» AUFGABENSTELLUNG:
**A)** Erläutern Sie anhand des Textauszugs über den V-Mann in ein bis drei Sätzen, weshalb der Verfassungsschutz laut Sven Petke „nicht alles“ wusste.
**B)** Wer ist laut dem Textauszug über den V-Mann der innenpolitische Sprecher der SPD-Fraktion?
**C)** Geben Sie aus dem Textauszug über den V-Mann den Abschnitt wortgetreu aus, beginnend mit „Auch die Rolle“ und fortlaufend bis einschließlich „durch ihre Führer.“.

» GEGEBENER TEXTAUSZUG:

Auch die Rolle des V-Mann-Führers muss laut Fritsch untersucht werden. Nach dem Landesverfassungsschutzgesetz muss ein V-Mann, der Straftaten begeht, abgeschaltet werden. Schönbohm müsse erklären, warum das nicht geschehen sei, verlangte Fritsch. Sollten sich die Vorwürfe bestätigen, müsse es Konsequenzen geben, auch hinsichtlich der Kontrolle der V-Leute durch ihre Führer.

Zuvor hatte bereits der innenpolitische Sprecher der SPD-Fraktion Werner-Siegwart Schippel gerügt, dass Schönbohm dem Verfassungsschutz nicht rechtzeitig Einhalt geboten habe. Was das Innenministerium tatsächlich von den Straftaten des Toni S. wusste, ist bisher allerdings unklar. Nach Einschätzung aus Sicherheitskreisen hat der V-Mann „offenkundig ein doppeltes Spiel betrieben und beide Seiten an der Nase herumgeführt". Der innenpolitische Sprecher der CDU-Fraktion und Ex-Verfassungsschützer Sven Petke erklärte gestern, der Verfassungsschutz „wusste nicht alles“, denn der V-Mann habe sich „absprachewidrig“ verhalten. Trotzdem habe der Verfassungschutz richtig gehandelt, „als er versuchte, mit Hilfe des V-Mannes Erkenntnisse über die neonazistische Musik-Szene und die Hintermänner zu erlangen“. Das Risiko sei nötig gewesen, um neue Erkenntnisse zu bekommen. Es sei kein Schaden eingetreten.

» BEREITGESTELLTE DATENSÄTZE:
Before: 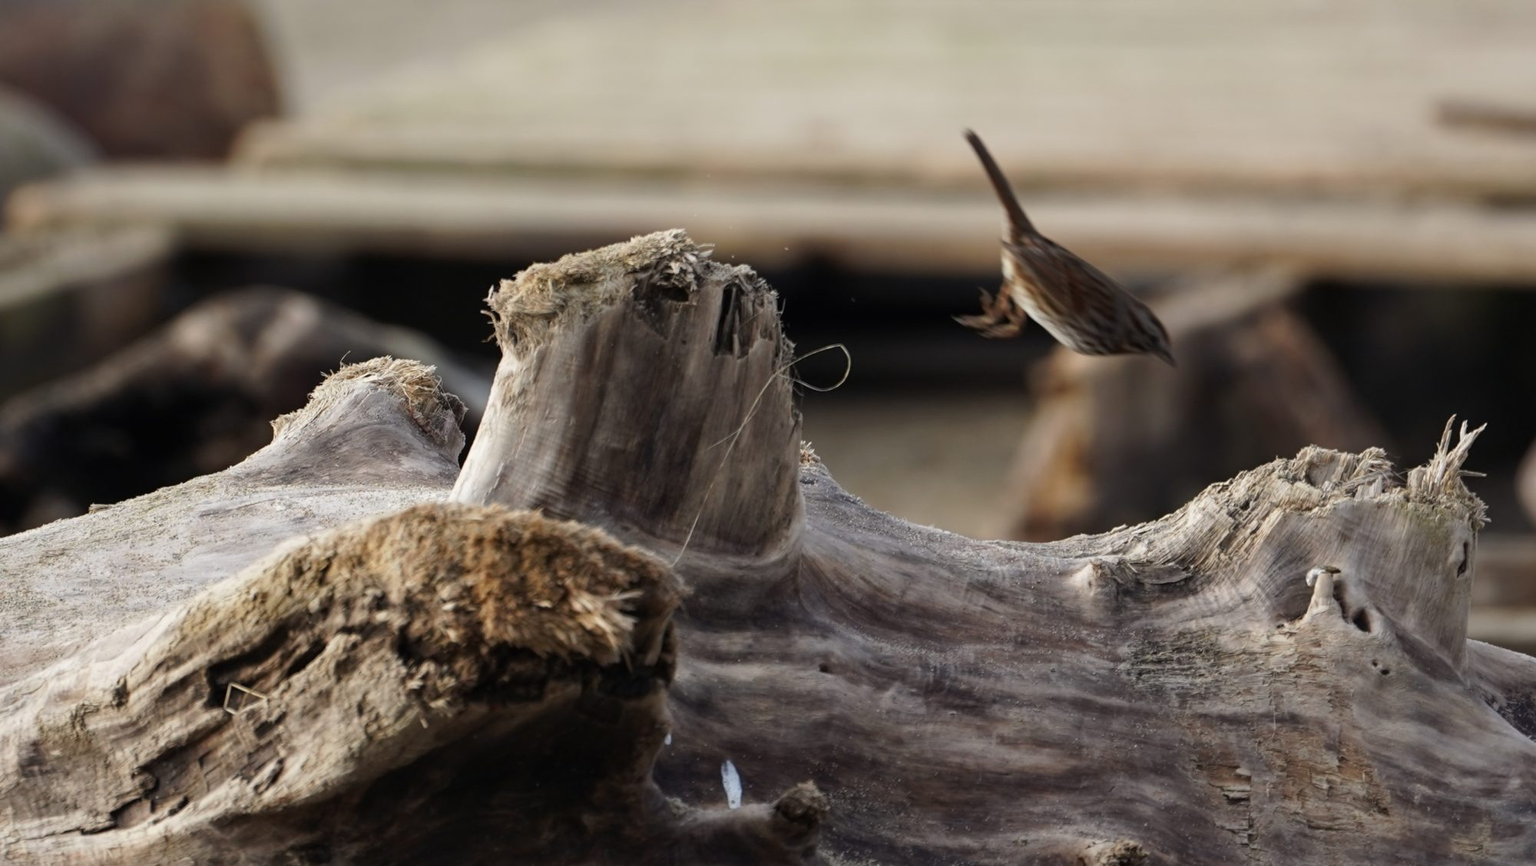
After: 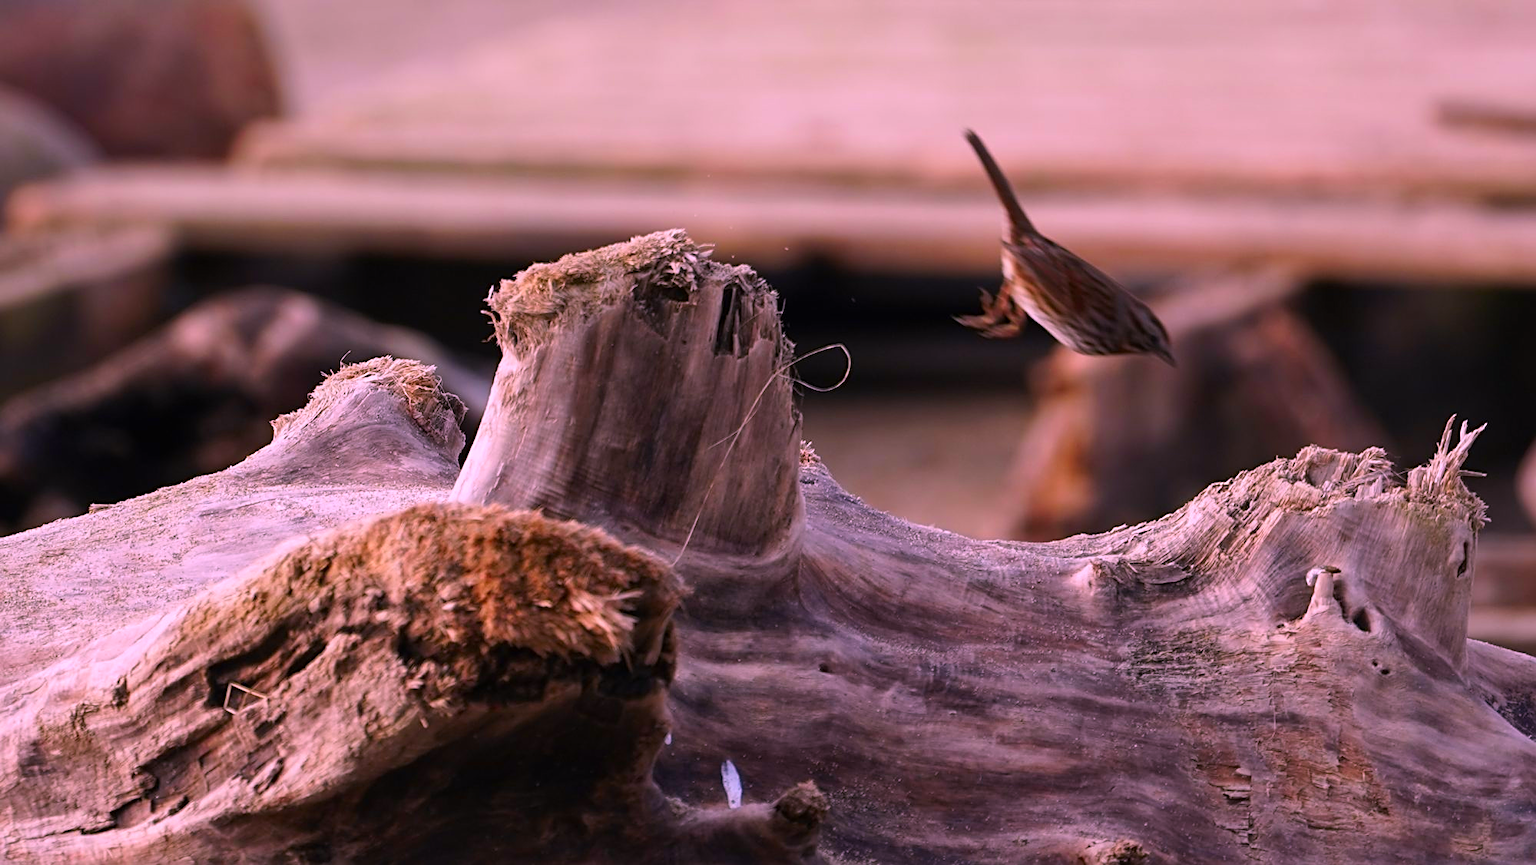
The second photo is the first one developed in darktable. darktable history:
color correction: highlights a* 19.11, highlights b* -12.15, saturation 1.67
local contrast: mode bilateral grid, contrast 15, coarseness 37, detail 105%, midtone range 0.2
sharpen: on, module defaults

» LÖSUNGEN:
**A)** Laut Sven Petke wusste der Verfassungsschutz nicht alles, weil sich der V-Mann „absprachewidrig“ verhalten habe.

**B)** Werner-Siegwart Schippel.

**C)**
Auch die Rolle des V-Mann-Führers muss laut Fritsch untersucht werden. Nach dem Landesverfassungsschutzgesetz muss ein V-Mann, der Straftaten begeht, abgeschaltet werden. Schönbohm müsse erklären, warum das nicht geschehen sei, verlangte Fritsch. Sollten sich die Vorwürfe bestätigen, müsse es Konsequenzen geben, auch hinsichtlich der Kontrolle der V-Leute durch ihre Führer.